Unused produce, though, does not go to waste, as it is used for compost to amend the soil and help grow other plants. This spirit of growth from previous effort is central to the garden.
The garden is not just a place for growing food; the climate corps fellows and volunteers are also making a concerted effort to plant natives and help threatened species, such as the monarch butterfly. “We have our fruit trees, we have our vegetable beds, but all throughout, we have 60 different species of California native plants growing here,” Woltal said. Thus, the garden is a sort of oasis for native plants in the concrete jungle that is the San Fernando Valley.
Keale often uses the synergy and the biodiversity seen in the garden as a teaching metaphor on the importance of multiculturalism in society. There are many parallels between the dynamics of a thriving garden and a multicultural society.
“When I try to describe synergy and biodiversity in the garden, I also try to bring up that these plants function very similar to us. We don’t just like one culture or one group of people because it won’t grow very well, and there will not be necessary change when there needs to be. But, you know, together we have all of these different skills and cultures and ideas that we bring to the table,” Keale said.
Toward that end, Woltal and Keale incorporate enduring sustainable agriculture practices of Indigenous peoples. In the garden, they are striving to realize a broader and more inclusive vision of what sustainability can be.
Lecturer, CSUN sociology graduate alum and fellow California Climate Action Corps member Valeria Ramirez also sees a kind of Western bourgeois concept of sustainability. Ramirez points to how communities of color in south Los Angeles and similar neighborhoods have already been practicing sustainability in the form of reusing, recycling and gardening in response to generations of environmental racism and food insecurity, despite maybe not knowing the modern branding of sustainability. “That’s what I’m working on specifically – trying to bridge what cultures are already doing,” Ramirez said. Drawing on her background in collective action and research, Ramirez also helped to develop the Roadmap to Sustainability, focusing on addressing intersectional issues of social and environmental justice.

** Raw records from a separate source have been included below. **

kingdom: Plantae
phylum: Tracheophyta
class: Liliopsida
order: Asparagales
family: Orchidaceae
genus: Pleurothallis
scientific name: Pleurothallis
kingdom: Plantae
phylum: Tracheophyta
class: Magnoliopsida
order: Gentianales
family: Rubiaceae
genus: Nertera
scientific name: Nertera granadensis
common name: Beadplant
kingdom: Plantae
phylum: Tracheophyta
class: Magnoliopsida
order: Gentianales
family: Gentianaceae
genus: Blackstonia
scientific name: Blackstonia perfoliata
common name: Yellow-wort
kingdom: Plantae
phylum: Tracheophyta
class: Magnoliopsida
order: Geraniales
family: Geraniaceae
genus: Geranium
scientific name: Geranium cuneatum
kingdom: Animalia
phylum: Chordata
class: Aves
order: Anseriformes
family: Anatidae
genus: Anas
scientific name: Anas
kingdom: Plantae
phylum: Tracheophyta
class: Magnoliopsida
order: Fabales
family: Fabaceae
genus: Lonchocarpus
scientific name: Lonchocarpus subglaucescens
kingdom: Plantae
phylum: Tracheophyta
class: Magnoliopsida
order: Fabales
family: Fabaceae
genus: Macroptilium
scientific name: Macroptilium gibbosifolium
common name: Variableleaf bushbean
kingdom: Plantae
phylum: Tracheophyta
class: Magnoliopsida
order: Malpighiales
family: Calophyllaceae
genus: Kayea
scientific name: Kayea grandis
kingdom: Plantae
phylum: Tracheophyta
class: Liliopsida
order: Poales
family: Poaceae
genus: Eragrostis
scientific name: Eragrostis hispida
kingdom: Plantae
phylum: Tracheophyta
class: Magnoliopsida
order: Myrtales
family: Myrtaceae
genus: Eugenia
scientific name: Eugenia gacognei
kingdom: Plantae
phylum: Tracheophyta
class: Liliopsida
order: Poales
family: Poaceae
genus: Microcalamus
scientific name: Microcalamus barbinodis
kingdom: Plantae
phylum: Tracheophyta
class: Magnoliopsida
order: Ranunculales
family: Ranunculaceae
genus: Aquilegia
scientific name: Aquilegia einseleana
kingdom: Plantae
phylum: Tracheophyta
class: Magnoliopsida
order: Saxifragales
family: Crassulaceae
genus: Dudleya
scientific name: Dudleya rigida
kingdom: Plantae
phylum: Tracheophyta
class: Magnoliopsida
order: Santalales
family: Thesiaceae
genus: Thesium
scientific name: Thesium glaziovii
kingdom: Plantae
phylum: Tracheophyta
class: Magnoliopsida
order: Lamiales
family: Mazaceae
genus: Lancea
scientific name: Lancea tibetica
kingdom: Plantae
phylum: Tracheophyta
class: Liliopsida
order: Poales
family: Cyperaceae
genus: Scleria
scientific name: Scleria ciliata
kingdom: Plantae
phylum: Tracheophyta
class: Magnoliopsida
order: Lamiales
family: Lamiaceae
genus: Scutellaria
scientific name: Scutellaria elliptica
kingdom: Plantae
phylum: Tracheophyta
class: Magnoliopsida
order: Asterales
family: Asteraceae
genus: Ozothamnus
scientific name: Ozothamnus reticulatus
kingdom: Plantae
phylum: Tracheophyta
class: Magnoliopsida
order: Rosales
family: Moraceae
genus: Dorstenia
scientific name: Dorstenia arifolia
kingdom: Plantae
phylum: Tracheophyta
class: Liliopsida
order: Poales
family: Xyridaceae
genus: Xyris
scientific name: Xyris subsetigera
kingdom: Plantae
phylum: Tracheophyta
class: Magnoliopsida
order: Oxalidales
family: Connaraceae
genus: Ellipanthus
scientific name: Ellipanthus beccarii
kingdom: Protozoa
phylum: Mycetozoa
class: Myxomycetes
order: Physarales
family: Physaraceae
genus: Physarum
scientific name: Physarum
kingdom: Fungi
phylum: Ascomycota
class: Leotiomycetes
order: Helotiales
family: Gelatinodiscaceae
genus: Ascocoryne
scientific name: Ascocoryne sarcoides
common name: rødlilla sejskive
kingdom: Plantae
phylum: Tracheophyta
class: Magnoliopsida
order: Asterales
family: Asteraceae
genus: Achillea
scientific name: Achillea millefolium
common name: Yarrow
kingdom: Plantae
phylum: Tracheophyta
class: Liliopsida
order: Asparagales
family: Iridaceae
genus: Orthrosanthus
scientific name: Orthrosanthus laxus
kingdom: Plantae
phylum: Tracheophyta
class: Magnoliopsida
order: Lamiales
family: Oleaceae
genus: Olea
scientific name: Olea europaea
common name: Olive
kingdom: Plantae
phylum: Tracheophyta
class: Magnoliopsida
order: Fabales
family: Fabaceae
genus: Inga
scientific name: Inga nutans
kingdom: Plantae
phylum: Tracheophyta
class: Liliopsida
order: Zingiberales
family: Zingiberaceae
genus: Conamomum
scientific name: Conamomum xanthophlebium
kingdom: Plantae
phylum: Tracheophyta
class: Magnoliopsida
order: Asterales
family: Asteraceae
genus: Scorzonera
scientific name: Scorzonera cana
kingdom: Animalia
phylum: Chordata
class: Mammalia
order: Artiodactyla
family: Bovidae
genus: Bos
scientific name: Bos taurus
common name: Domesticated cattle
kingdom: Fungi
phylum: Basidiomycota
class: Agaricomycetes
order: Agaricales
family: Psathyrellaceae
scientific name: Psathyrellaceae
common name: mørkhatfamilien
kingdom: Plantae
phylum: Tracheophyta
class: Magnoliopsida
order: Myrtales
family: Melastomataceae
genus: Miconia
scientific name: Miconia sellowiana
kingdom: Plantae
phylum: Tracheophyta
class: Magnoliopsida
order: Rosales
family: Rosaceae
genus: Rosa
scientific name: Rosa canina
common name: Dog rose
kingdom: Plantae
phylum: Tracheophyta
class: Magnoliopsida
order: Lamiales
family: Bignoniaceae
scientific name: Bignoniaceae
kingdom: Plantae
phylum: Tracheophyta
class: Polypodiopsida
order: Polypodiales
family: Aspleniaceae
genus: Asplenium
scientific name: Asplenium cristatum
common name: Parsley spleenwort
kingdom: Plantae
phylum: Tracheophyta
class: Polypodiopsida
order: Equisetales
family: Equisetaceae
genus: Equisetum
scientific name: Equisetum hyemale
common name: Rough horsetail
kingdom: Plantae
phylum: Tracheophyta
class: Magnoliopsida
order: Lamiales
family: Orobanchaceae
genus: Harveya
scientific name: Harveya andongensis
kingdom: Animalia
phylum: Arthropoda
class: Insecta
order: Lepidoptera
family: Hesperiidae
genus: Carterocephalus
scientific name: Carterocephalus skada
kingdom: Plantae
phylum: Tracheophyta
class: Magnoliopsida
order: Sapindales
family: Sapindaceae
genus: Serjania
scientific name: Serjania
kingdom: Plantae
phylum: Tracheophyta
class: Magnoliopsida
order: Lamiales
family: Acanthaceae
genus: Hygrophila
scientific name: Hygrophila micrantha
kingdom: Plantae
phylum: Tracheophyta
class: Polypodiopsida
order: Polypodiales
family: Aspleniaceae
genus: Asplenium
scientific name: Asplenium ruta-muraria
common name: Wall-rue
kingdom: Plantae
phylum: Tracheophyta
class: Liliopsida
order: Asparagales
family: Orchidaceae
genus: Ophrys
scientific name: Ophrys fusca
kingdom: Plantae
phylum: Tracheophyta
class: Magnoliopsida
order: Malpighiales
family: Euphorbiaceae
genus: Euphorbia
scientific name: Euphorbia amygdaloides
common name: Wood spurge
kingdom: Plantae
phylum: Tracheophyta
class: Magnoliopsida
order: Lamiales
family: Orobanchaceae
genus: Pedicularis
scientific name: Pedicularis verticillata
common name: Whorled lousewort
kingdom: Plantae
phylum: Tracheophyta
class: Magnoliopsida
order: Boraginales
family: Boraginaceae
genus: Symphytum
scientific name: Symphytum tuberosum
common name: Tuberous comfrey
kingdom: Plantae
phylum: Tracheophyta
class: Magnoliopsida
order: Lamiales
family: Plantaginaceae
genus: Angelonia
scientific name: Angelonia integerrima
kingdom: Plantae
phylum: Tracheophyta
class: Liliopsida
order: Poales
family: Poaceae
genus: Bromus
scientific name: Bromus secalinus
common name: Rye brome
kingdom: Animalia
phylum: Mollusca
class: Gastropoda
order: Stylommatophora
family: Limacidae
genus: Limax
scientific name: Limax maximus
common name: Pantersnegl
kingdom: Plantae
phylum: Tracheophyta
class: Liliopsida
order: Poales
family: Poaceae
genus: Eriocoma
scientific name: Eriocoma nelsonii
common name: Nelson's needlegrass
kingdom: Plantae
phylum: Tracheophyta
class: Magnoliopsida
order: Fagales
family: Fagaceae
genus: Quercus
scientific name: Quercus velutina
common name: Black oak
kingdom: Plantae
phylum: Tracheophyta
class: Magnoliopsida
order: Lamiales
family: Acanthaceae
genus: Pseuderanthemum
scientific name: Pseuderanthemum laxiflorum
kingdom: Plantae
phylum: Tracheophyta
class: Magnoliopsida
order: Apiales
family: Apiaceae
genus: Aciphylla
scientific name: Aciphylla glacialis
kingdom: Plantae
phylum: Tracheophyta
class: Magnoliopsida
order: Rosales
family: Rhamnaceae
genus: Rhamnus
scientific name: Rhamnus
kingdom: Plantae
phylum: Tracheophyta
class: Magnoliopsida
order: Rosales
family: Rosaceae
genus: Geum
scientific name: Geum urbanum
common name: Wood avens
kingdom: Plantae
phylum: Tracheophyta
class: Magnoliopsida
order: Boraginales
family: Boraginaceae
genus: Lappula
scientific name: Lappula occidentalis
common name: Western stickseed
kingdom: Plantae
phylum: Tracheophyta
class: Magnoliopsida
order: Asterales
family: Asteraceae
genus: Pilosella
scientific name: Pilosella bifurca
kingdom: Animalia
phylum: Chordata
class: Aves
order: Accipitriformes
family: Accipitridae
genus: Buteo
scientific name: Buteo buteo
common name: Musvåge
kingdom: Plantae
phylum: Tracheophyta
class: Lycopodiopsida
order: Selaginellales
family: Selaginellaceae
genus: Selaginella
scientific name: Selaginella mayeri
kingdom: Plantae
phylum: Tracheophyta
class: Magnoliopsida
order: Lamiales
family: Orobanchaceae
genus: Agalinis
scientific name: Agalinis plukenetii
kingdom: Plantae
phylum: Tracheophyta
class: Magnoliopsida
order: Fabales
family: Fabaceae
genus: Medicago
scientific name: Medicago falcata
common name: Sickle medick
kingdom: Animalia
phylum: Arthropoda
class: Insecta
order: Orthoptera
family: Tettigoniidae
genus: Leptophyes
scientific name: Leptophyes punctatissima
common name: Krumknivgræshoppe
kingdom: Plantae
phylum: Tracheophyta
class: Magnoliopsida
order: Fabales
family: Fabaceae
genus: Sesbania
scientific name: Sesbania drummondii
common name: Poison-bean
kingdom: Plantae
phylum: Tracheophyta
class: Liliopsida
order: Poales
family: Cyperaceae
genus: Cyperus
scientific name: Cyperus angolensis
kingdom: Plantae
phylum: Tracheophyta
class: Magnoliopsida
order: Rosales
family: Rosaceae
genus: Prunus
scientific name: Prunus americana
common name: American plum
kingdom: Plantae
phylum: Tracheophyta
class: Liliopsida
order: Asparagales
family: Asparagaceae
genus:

As a CCAC fellow working on Zero Waste, Ramirez also echoed what both Eriksson and Johnson said is perhaps the biggest sustainability challenge facing the campus: waste. Zero Waste is the idea that waste should ideally be prevented or at the very least reduced to, first, what can be composted and, second, to what can be recycled in order to divert waste from landfills.
Despite the hundreds of bins around campus, there is still the issue of sorting waste properly. “The challenge is that what’s getting put into them isn’t always what’s really supposed to be in them,” Johnson said. CSUN’s Zero Waste website confirms this: as much as 30% of the campus’s waste that heads to a landfill can actually be recycled, which could make a huge difference. One of the biggest ways, then, that students can have a direct impact on sustainability on campus is by “taking the time to properly sort the material at the Zero Waste bins,” Eriksson said.
Not everyone has to get their hands dirty gardening, though, to contribute to a more sustainable campus. From filling a reusable water bottle at one of the many refilling stations, making a conscious effort to use less plastic, or deciding to walk or bike to campus, there is an endless amount of everyday decisions that can be made to help CSUN be more sustainable now and in future generations.